What is the best debt fund to park 15 lakh Rs for 3 Years

What is the best debt fund to park 15 lakh Rs for 3 Years?

Aug 19, 2015 by Mohit, Delhi  |   Mutual Fund

Since you have a three year investment horizon, you can opt for long term debt funds or credit opportunities funds depending upon your risk appetite. If you have the appetite for volatility, then you can opt for long term debt funds. Long term debt funds are subject to interest rate sensitivity. If interest rates go down, then these funds will give high returns and if the interest rate goes up returns will be lower. In the current economic environment, it is likely that interest rates will go down on a structural basis. Even the RBI Governor in the last monetary policy review said that the RBI is pursuing an accommodative monetary policy and will be looking to reduce interest rates. Therefore if you have an appetite for volatility, long term debt funds are good investment opportunities over a three year investment horizon. Within long term debt funds, you can choose between gilt funds or long term income funds.

Gilt funds have a higher sensitivity to interest rates compared to long term income funds. Gilt funds invest in Government securities with varying maturities. Based on last month’s data, the average yield to maturity (YTM) and modified duration of Gilt funds are 8% and 8 years respectively. In the event interest rate goes down by 2 to 3% over the next three years, based on the average YTM and modified duration of these funds, you can get 14 – 16% returns. Needless to say, if interest rates go up, however unlikely it might be, you will get much lower returns, even less than 8%. L&T Gilt Fund, SBI Magnum Gilt fund, among others are good gilt funds.
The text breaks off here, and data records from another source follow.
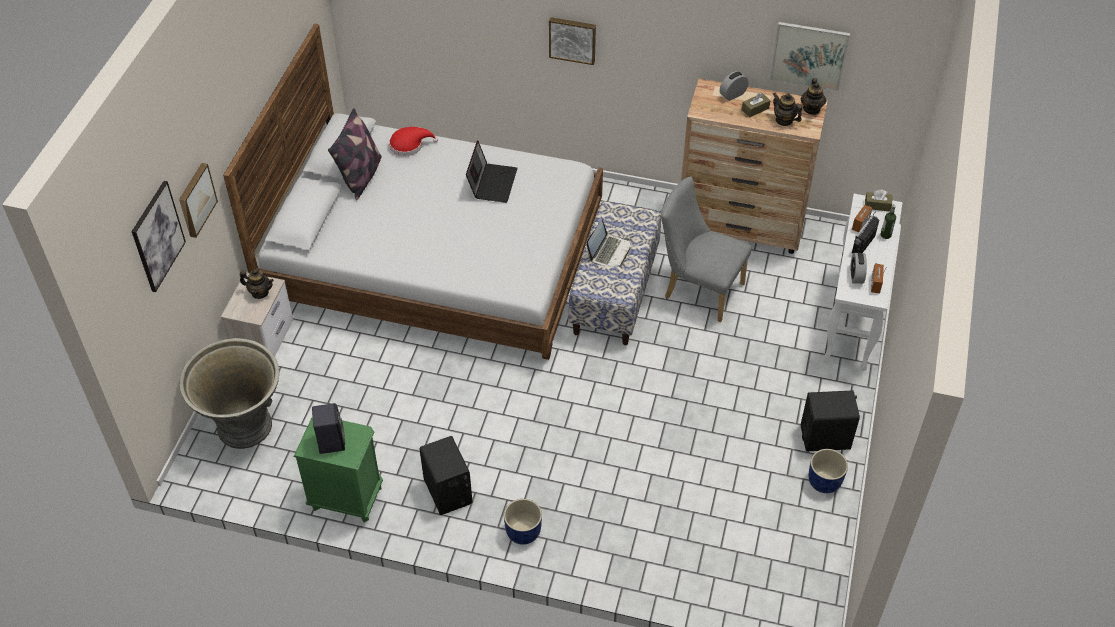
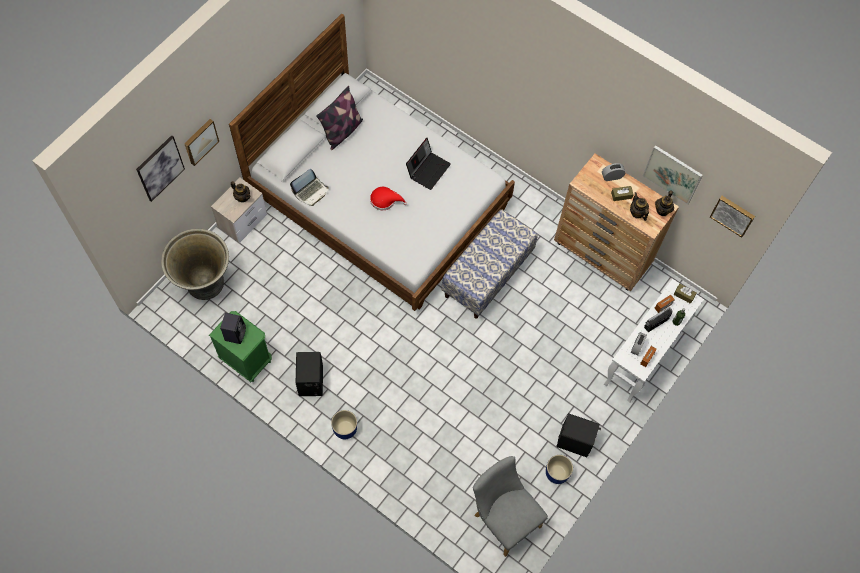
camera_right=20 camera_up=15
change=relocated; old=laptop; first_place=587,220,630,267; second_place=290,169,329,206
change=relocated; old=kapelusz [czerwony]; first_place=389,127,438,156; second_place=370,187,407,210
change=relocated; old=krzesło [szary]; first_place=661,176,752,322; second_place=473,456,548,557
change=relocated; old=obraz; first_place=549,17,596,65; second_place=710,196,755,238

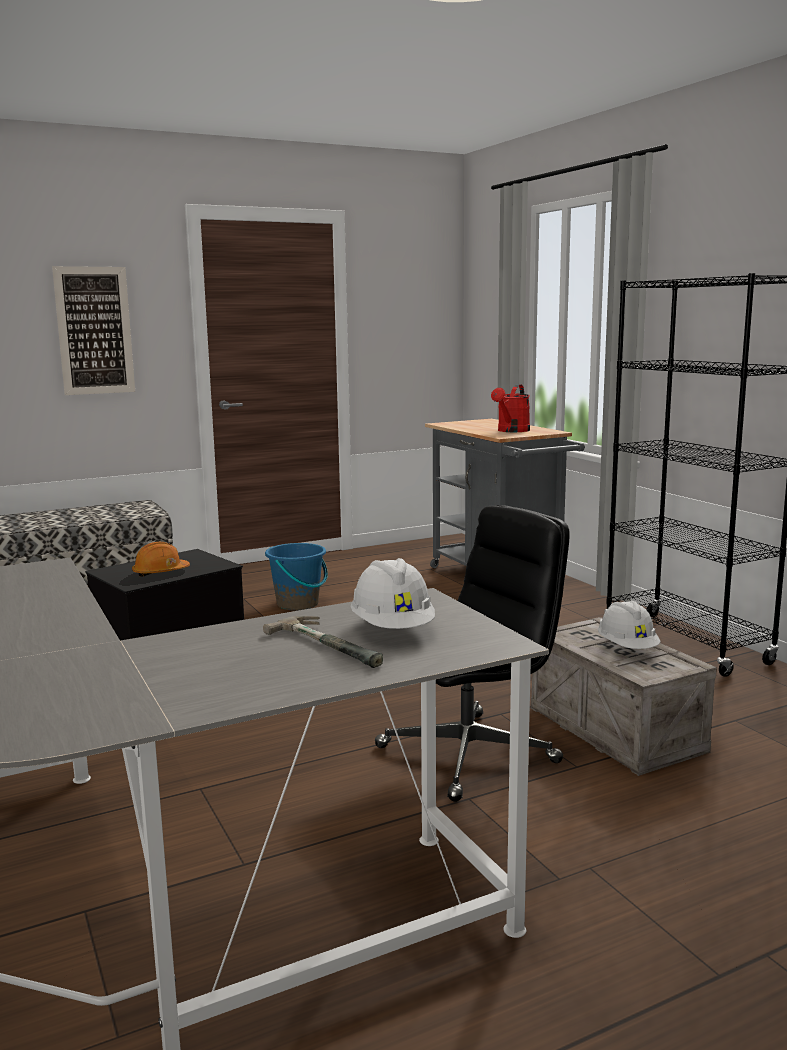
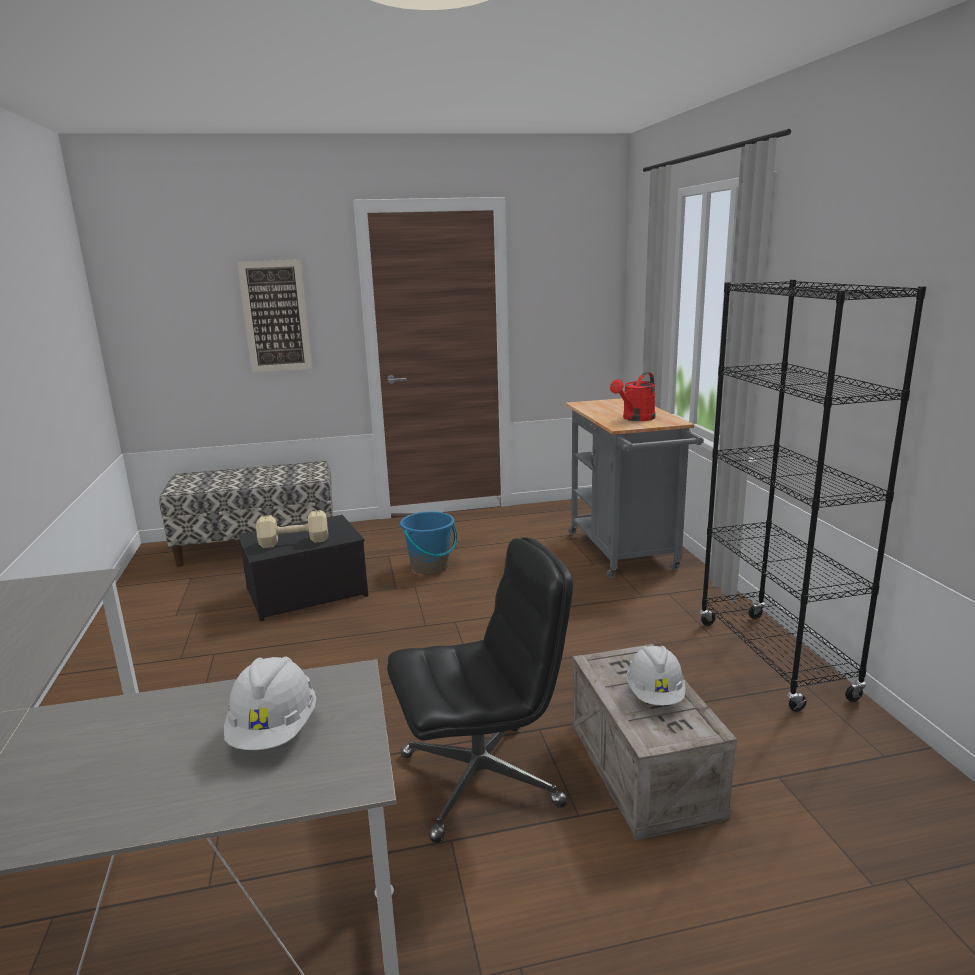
camera_right=15 camera_up=5
change=exchanged; old=kask [pomarańczowy]; new=hantel [beżowy]; first_place=132,542,190,577; second_place=256,510,328,548
change=missing; old=młotek; first_place=263,616,383,668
Long term income funds also have a high sensitivity to interest rate. However interest rate sensitivity is slightly less compared to gilt funds. The average YTM and modified duration of long term income funds, based on last month’s data, are 8.5% and 5 years respectively. Please note that these are average YTM and modified durations for the different funds in the long term income funds categories. Some funds may have lower yields and higher modified duration and vice versa. If YTM and modified duration is 8.5% and 5 years respectively, and interest rate goes down by 2 to 3% over the next three years, you can get 12 – 14% returns. Like gilt funds, if interest rates go up, however unlikely it might be, you will get much lower returns. Tata Dynamic Bond Fund, HDFC High Interest Fund – Dynamic Plan, BNP Paribas Flexi Debt Fund, among others are good long term income funds.
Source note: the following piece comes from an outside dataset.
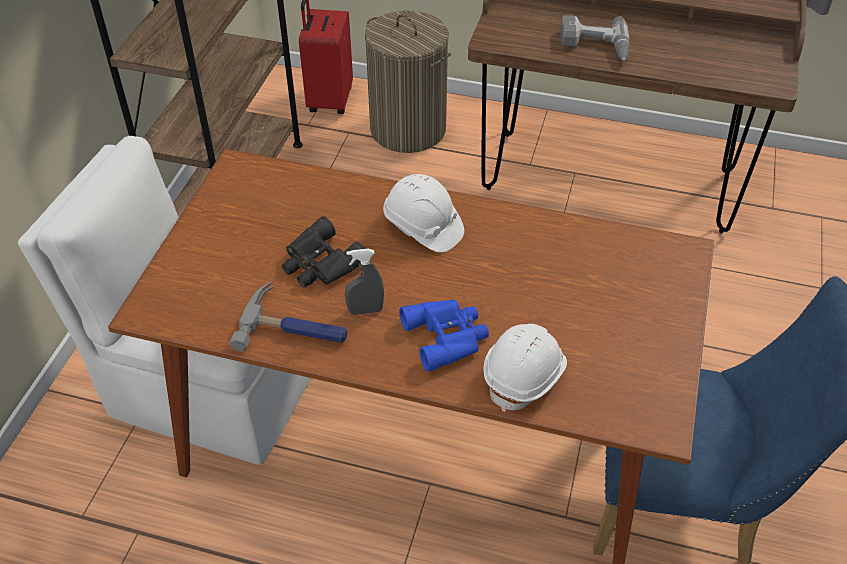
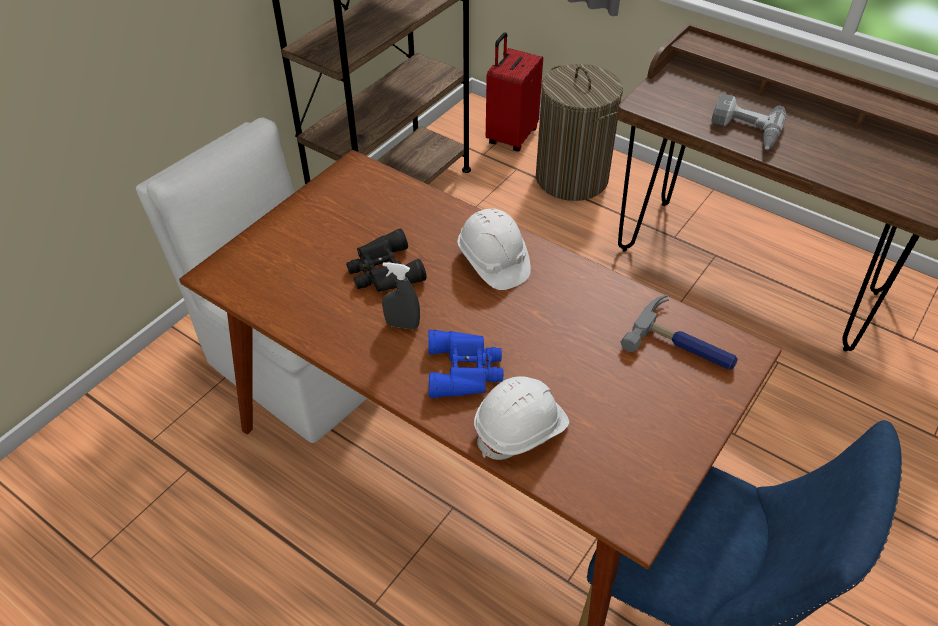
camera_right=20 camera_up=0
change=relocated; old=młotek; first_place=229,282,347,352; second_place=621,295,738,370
If you do not wish to take interest rate, then you can opt for credit opportunities funds. These funds invest in corporate bonds of very high credit quality and hold them till maturity. Therefore interest rate risk is low. Based on last month’s data, the average maturity of the credit opportunities funds is around 2.5 years. Since your investment horizon is 3 years, the re-investment risk is also relatively small. The average YTM of these funds is about 9%. However, if you choose the right credit opportunities funds you can potentially get in excess of 10% returns. Franklin India Short Term Income Plan, UTI income opportunities fund among others are good credit opportunities funds.

You can choose between long term debt funds and credit opportunities for your debt portfolio. You can also choose to allocate a portion of your investment to gilt funds, a portion to long term income fund and a portion to credit opportunities fund, depending on your risk profile and investment objectives. You should discuss with your financial advisor, your investment objectives and then make your investment decision accordingly.